Why not to watch: Despite his top billing, Frankenstein’s Monster isn’t in this that much.
This film is considered quite historical as it is sort of the first film of a shared universe between two big characters in both Frankenstein and the Wolfman. I would like to see it if I ever decide to do a Universal Monsters marathon.
ReplyDeleteIt's worth seeing. It's exactly what you assume it's going to be, but if you love the era and the classic monsters, it will not disappoint.
DeleteThis movie …
ReplyDeleteI could go on and on …
I saw the first ten or fifteen minutes when I was a kid, and I fell asleep. I knew I hadn't seen the whole thing, but 20 years later when I saw it again, the amazing fight scene that I thought I remembered from this film wasn't there.
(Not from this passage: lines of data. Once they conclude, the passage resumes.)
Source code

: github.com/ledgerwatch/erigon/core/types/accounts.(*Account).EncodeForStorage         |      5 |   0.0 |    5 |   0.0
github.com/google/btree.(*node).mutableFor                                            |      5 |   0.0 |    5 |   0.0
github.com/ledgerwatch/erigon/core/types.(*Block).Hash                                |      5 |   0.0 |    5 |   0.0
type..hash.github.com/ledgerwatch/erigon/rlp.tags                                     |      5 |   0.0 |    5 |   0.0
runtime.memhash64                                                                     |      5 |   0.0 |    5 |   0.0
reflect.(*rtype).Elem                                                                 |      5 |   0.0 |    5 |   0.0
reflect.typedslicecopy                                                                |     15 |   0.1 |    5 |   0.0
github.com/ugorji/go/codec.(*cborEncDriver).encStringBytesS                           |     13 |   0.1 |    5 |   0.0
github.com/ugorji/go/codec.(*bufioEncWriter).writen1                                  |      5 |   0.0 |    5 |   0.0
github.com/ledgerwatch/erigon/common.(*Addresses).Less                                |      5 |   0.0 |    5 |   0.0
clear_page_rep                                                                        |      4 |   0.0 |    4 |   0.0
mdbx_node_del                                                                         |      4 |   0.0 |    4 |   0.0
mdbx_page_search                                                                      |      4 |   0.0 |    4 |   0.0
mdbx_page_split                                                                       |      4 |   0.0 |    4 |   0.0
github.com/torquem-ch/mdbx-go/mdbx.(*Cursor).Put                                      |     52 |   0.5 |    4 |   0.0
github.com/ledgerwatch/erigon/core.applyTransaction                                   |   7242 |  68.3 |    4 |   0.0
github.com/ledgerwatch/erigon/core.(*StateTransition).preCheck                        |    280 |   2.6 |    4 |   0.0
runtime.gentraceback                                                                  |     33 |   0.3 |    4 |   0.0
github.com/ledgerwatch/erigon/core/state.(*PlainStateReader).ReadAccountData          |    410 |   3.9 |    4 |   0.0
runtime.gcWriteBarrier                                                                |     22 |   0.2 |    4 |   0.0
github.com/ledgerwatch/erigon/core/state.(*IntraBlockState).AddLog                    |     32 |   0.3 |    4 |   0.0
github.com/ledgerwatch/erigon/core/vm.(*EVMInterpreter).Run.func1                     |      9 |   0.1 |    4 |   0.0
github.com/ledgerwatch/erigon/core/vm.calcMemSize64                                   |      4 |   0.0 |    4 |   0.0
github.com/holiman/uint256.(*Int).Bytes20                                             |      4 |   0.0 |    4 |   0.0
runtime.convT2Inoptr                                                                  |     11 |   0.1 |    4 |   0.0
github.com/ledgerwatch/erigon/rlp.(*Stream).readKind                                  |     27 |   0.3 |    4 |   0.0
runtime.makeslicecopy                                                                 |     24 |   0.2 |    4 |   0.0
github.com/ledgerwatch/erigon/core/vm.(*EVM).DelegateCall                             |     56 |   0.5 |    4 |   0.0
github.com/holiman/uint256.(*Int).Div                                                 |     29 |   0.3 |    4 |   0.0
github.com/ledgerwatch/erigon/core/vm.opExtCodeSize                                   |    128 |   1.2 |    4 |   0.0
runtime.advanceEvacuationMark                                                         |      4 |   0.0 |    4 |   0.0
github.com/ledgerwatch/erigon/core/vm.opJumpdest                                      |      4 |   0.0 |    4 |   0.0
I had dreamed an entire fight where the Wolfman knocks the monster down and tears at his chest, and the ferocious attack revives the lethargic monster, who hurls the Wolfman across the cavern where he SPLANGS into a metal generator of some kind and leaves a big dent in the metal shield. The monster struggles to his feet, and there's this weird, very thick blood oozing down his chest. It's the first time he's seen his own blood and it enrages him! They start fighting again!
The best fight scene in any Universal monster film happened only in my head!
Did you see that the tavern keeper's daughter is Martha Vickers, most famous for playing Carmen Sternwood in the Big Sleep?
I totally love this movie, but I also get what you mean when you say it's disappointing. Part of the problem was the heavy editing on Lugosi's performance. The script reflected the end of The Ghost of Frankenstein, so the monster was blind and had been given Igor's brain. So Lugosi's monster is groping around and awkward because he's blind! And the original script had dialogue for the monster. As the story goes, somebody thought it sounded stupid and it looked dumb, the monster talking like Lugosi and groping around blindly, so they edited it down, but there were a lot of scenes like that, so the monster was largely cut. It sure would have been a shame if 1940s movie goers had been denied the Festival of the New Wine!
It's a movie impossible not to like and impossible not to be a little disappointed in. There's so much potential here that doesn't get fulfilled, and yet there's a great deal of charm here.